Exercise description
What is needed here is an exact printout of the data, with no pictures included.

(Entries taken from a collection)
==========

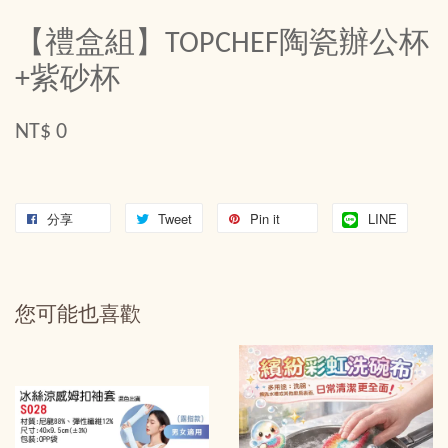
【禮盒組】TOPCHEF陶瓷辦公杯
+紫砂杯
NT$ 0
分享
Tweet
Pin it
LINE
您可能也喜歡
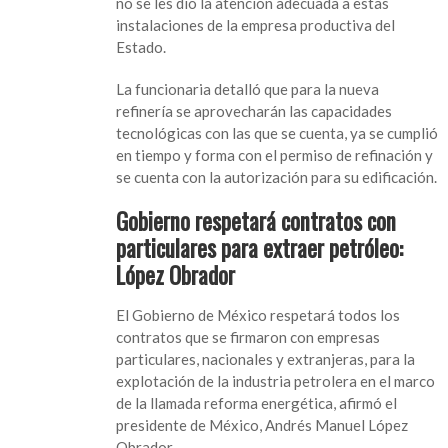
no se les dio la atención adecuada a estas
la
instalaciones de la empresa productiva del
construcción
Estado.
de
una
La funcionaria detalló que para la nueva
séptima
refinería se aprovecharán las capacidades
refinería,
tecnológicas con las que se cuenta, ya se cumplió
asegura
en tiempo y forma con el permiso de refinación y
Rocío
se cuenta con la autorización para su edificación.
Nahle
Gobierno respetará contratos con
particulares para extraer petróleo:
López Obrador
El Gobierno de México respetará todos los
contratos que se firmaron con empresas
particulares, nacionales y extranjeras, para la
explotación de la industria petrolera en el marco
de la llamada reforma energética, afirmó el
presidente de México, Andrés Manuel López
Obrador.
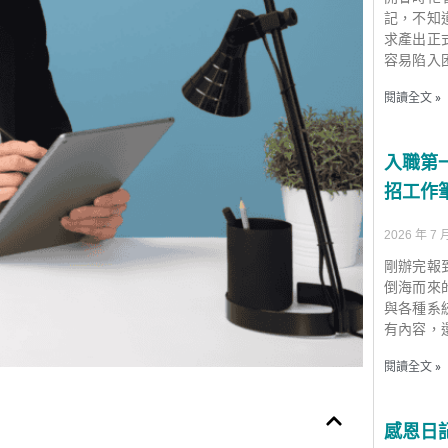
記，不知
求產出正式的
容易陷入
閱讀全文 »
入職第
招工作
2026 年 7 
剛辦完報
倒海而來
與各種系
有內容，
閱讀全文 »
感恩日記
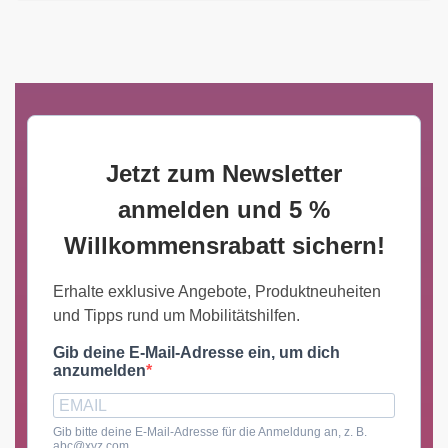
Jetzt zum Newsletter
anmelden und 5 %
Willkommensrabatt sichern!
Erhalte exklusive Angebote, Produktneuheiten
und Tipps rund um Mobilitätshilfen.
Gib deine E-Mail-Adresse ein, um dich
anzumelden
Gib bitte deine E-Mail-Adresse für die Anmeldung an, z. B.
abc@xyz.com.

==========

Response area
【禮盒組】TOPCHEF陶瓷辦公杯
+紫砂杯
NT$ 0
分享
Tweet
Pin it
LINE
您可能也喜歡
no se les dio la atención adecuada a estas
la
instalaciones de la empresa productiva del
construcción
Estado.
de
una
La funcionaria detalló que para la nueva
séptima
refinería se aprovecharán las capacidades
refinería,
tecnológicas con las que se cuenta, ya se cumplió
asegura
en tiempo y forma con el permiso de refinación y
Rocío
se cuenta con la autorización para su edificación.
Nahle
Gobierno respetará contratos con
particulares para extraer petróleo:
López Obrador
El Gobierno de México respetará todos los
contratos que se firmaron con empresas
particulares, nacionales y extranjeras, para la
explotación de la industria petrolera en el marco
de la llamada reforma energética, afirmó el
presidente de México, Andrés Manuel López
Obrador.
記，不知
求產出正式的
容易陷入
閱讀全文 »
入職第
招工作
2026 年 7 
剛辦完報
倒海而來
與各種系
有內容，
閱讀全文 »
感恩日記
Jetzt zum Newsletter
anmelden und 5 %
Willkommensrabatt sichern!
Erhalte exklusive Angebote, Produktneuheiten
und Tipps rund um Mobilitätshilfen.
Gib deine E-Mail-Adresse ein, um dich
anzumelden
Gib bitte deine E-Mail-Adresse für die Anmeldung an, z. B.
abc@xyz.com.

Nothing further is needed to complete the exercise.